Emma and Gil moderate a roundtable on safety tools in games, with guests Kienna Shaw and Lauren Bryant-Monk (creators of the TTRPG Safety Toolkit) and John Stavropoulos (creator of the X-Card). 

We discuss consent and safety in games, starting with tabletop roleplaying games (TTRPGs), but expanding to all sorts of games. How can safety tools help in games, and in what ways do they help?

Content Warning: this episode mentions occurences of consent violations, domestic abuse, and sexual assault.

SHOW NOTES

23m25s - The D&D Adventurers League is an official ongoing play, organized by D&D's publisher Wizards of the Coast.

32m29s - Kids on Bikes, by Jon Gilmour and Doug Levandowski.

33m17s - Avonelle Wing is a longtime RPG/LARP player, convention organizer, and advocate for equality and justice for games. She's one of Gil's idols.

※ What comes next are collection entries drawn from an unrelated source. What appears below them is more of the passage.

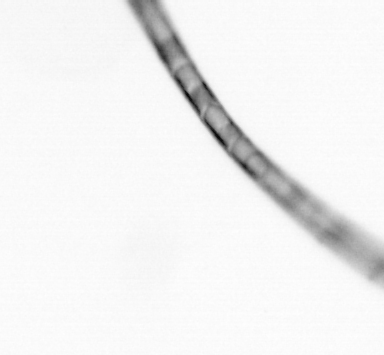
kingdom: Chromista
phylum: Ochrophyta
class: Bacillariophyceae
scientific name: Bacillariophyceae
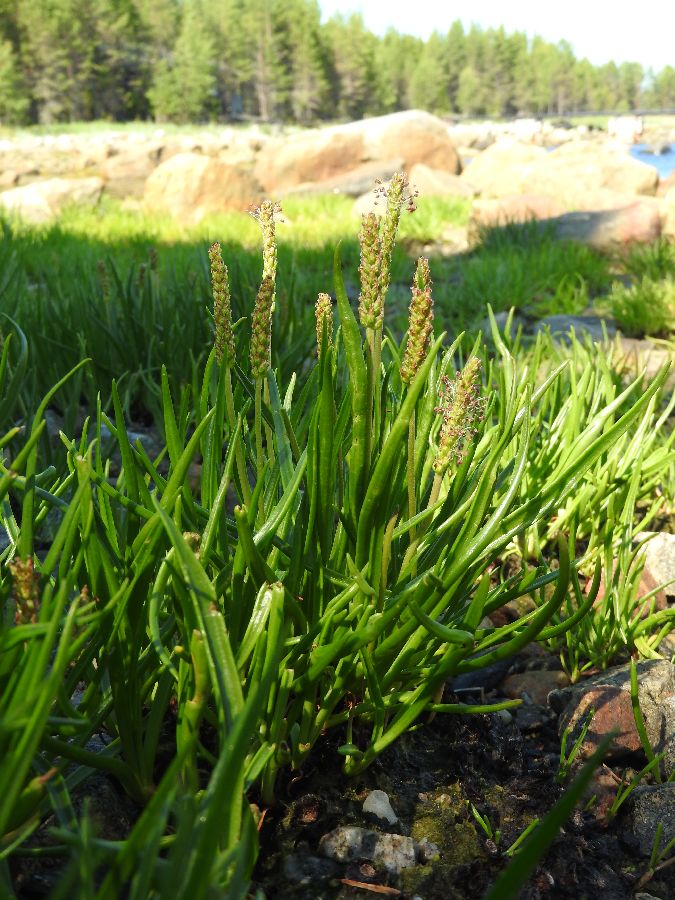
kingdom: Plantae
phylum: Tracheophyta
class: Magnoliopsida
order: Lamiales
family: Plantaginaceae
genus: Plantago
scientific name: Plantago maritima
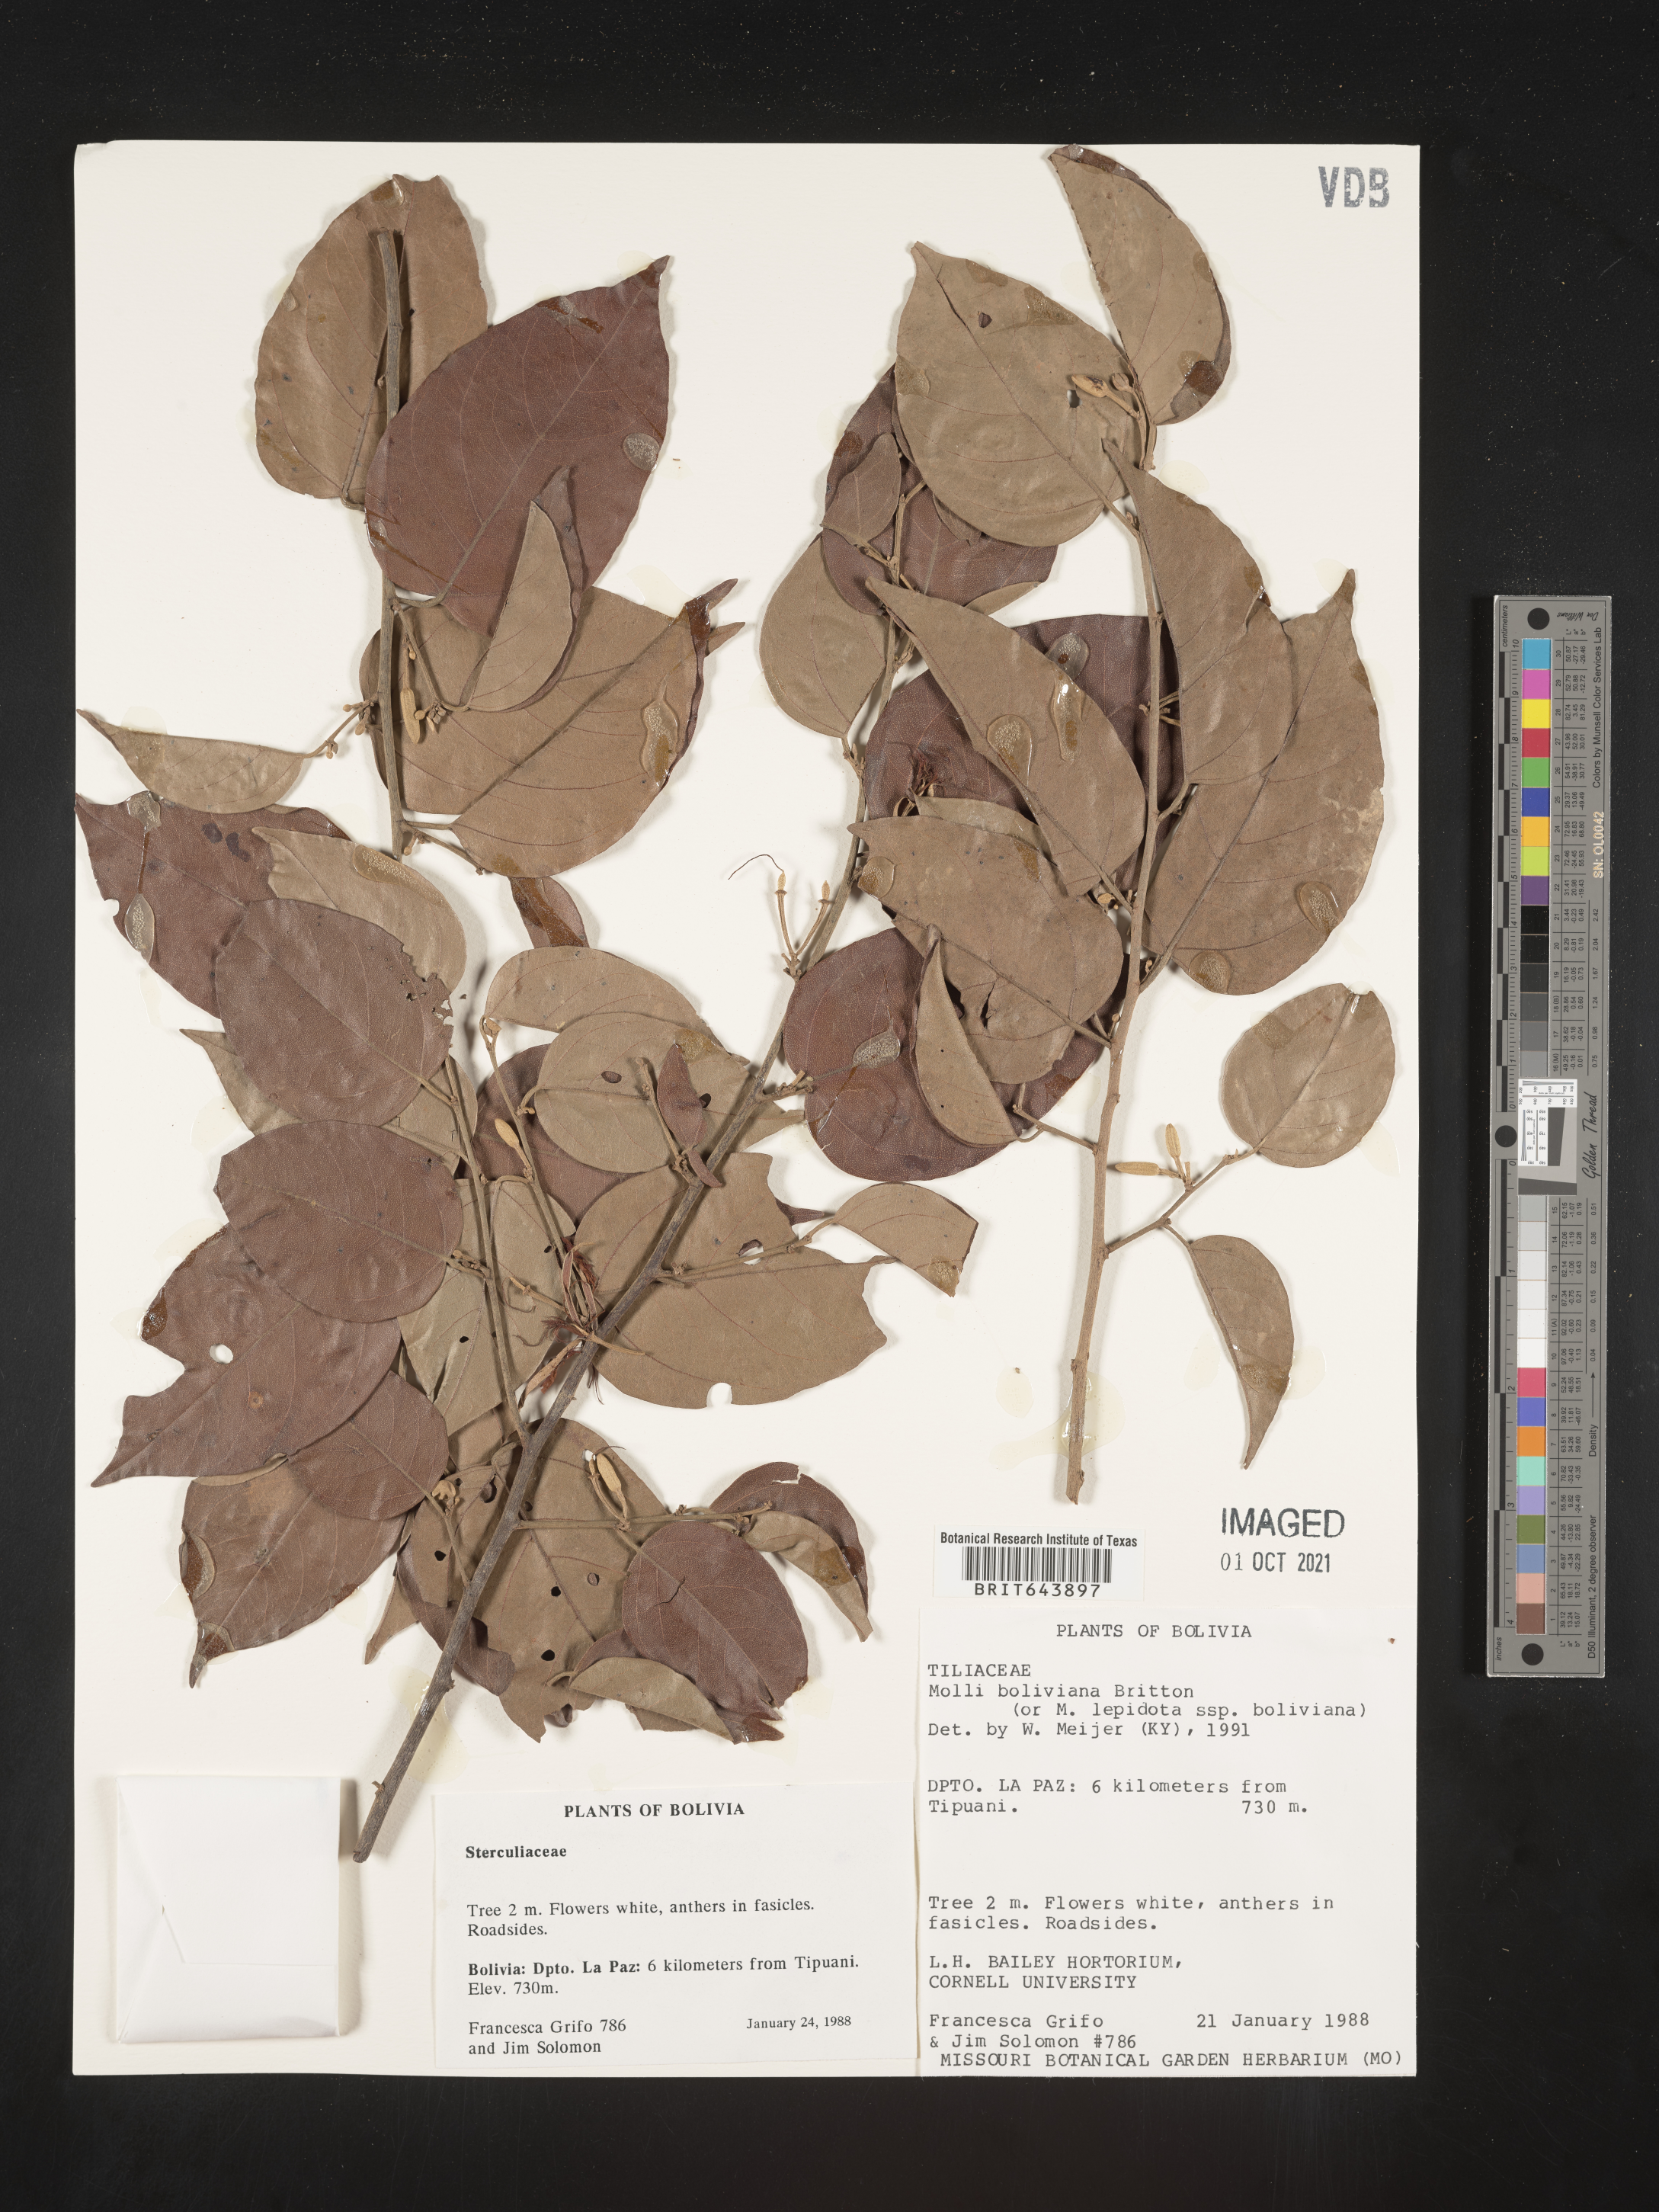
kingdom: Plantae
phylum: Tracheophyta
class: Magnoliopsida
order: Malvales
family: Malvaceae
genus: Mollia
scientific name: Mollia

34m11s - Kate Bullock is a TTRPG designer, advocate, writer, and president of the Indie Game Developer Network.

39m58s - Nordic LARP is a form of LARP with minimal rules and GMing, but heavy atmosphere and story. Compare it to demonstrative (boffer) LARPs, which tend to be more fantastical and have NPCs and combat rules.

43m20s - An otome game is a story-based video game that generally has the player control a female character, to try to develop a relationship with one of the game's male characters.

46m10s - Here's an especially horrifying story about an awful GM that came out of UKGE last year (BIG CONTENT WARNING for sexual assault in that link). Note that this is one story, but there are many more that never get this much coverage. The story about the public live stream that went wrong is here, and carries a similar content warning.

52m07s - You didn't think we were going to go a full episode without bringing board games into it, did you? :)

1h00m26s - Self-Promotion: you can find more info about Gil's Check-In Cards here.

1h00m57s - Twilight Imperium being a 6 hour game about galactic conquest.

1h06m58s - Psychologist Susan Silk and her friend Barry Goldman wrote about this in the LA times. They called it "Ring Theory," and in it, they discuss how you can comfort a grieving person while not burdening them with your own pain, by placing them in the "center" of the crisis and being mindful of where you are relative to others in that ring.

1h10m03s - Restorative justice is a methodology that has the victim and offender meeting (often with community members), with the expectation that the two parties will come to a consensus on what happened, how much damage was caused, and how the damage can be repaired. This gives the offender a clear path to righting the wrong, and empowers the victim in the process of seeking justice.